▸ **VORLIEGENDER TEXT**

Adolf Gasser zum Beispiel, der antifaschistische Leitartikler der Basler National-Zeitung zur Nazi-Zeit, mit Vorlesungen zur Verfassungsgeschichte. Mit ihm habe ich ein Seminar gemacht zur Fischer-These, zur Entfesselung des Ersten Weltkriegs (vgl. Fischer 1961). Dann Walter Muschg, der Germanist. Er starb früh in meinem Studium.

Wie sind Sie zu Ihrem Promotionsthema gekommen?

Das war lustig. Der Politologe Erich Gruner aus Bern hat ein Parlamentarier-Lexikon gemacht, 1848 bis 1918 (vgl. Gruner 1966). Für Baselland hat ihm Fritz Klaus zugearbeitet, mein alter Klassenlehrer. Als Gruner dann auf gleiche Weise eine Parteiengeschichte schreiben wollte (vgl. Gruner 1969), hatte Klaus genug und schlug mich als Mitarbeiter vor. Ich sagte zu und wollte dann mit einer Parteiengeschichte von Baselland promovieren, merkte aber rasch, dass der Parteienbegriff im 19. Jahrhundert nicht taugt. Es wurde dann eine Geschichte der Demokratie – und zugleich eine Pressegeschichte (vgl. Blum 1977).

Nach der Promotion hatten Sie drei Karriereoptionen. Wann haben Sie gewusst, dass Sie zunächst im Journalismus weitermachen und nicht in der Politik oder an der Universität?

▸ **ZU ERLEDIGEN**
**1.** Wer hat laut dem Interview das Parlamentarier-Lexikon für die Jahre 1848 bis 1918 gemacht?
**2.** Geben Sie bitte alles aus dem Interview wieder, von „Das war lustig.“ bis hinunter zu „(vgl. Blum 1977).“.
**3.** Prüfen Sie, ob die folgenden Aussagen mit dem Interview übereinstimmen. Antworten Sie jeweils mit Ja oder Nein und zitieren Sie die entscheidenden Worte wörtlich.
(a) Adolf Gasser schrieb Leitartikel für die Basler National-Zeitung.
(b) Aus der Promotion wurde eine Parteiengeschichte von Baselland.
(c) Walter Muschg starb, während die befragte Person noch studierte.
Die Zeilen stehen in keinem Zusammenhang mit dem Interview.

▸ **BEREITGESTELLTE ANGABEN**
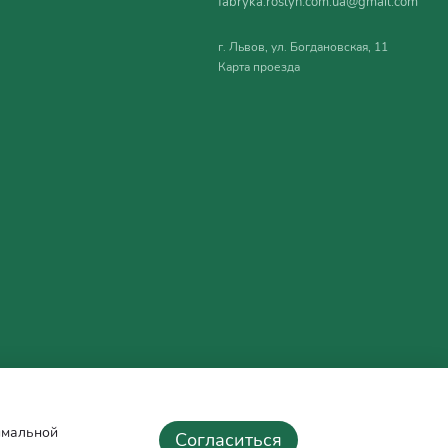
fabryka.roslyn.com.ua@gmail.com
г. Львов, ул. Богдановская, 11
Карта проезда
тимальной
Согласиться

▸ **ANTWORTEN JE AUFGABE**
**1.** Der Politologe Erich Gruner aus Bern.

**2.**
Das war lustig. Der Politologe Erich Gruner aus Bern hat ein Parlamentarier-Lexikon gemacht, 1848 bis 1918 (vgl. Gruner 1966). Für Baselland hat ihm Fritz Klaus zugearbeitet, mein alter Klassenlehrer. Als Gruner dann auf gleiche Weise eine Parteiengeschichte schreiben wollte (vgl. Gruner 1969), hatte Klaus genug und schlug mich als Mitarbeiter vor. Ich sagte zu und wollte dann mit einer Parteiengeschichte von Baselland promovieren, merkte aber rasch, dass der Parteienbegriff im 19. Jahrhundert nicht taugt. Es wurde dann eine Geschichte der Demokratie – und zugleich eine Pressegeschichte (vgl. Blum 1977).

**3.**
(a) Ja: „der antifaschistische Leitartikler der Basler National-Zeitung zur Nazi-Zeit“
(b) Nein: „Es wurde dann eine Geschichte der Demokratie – und zugleich eine Pressegeschichte“
(c) Ja: „Er starb früh in meinem Studium.“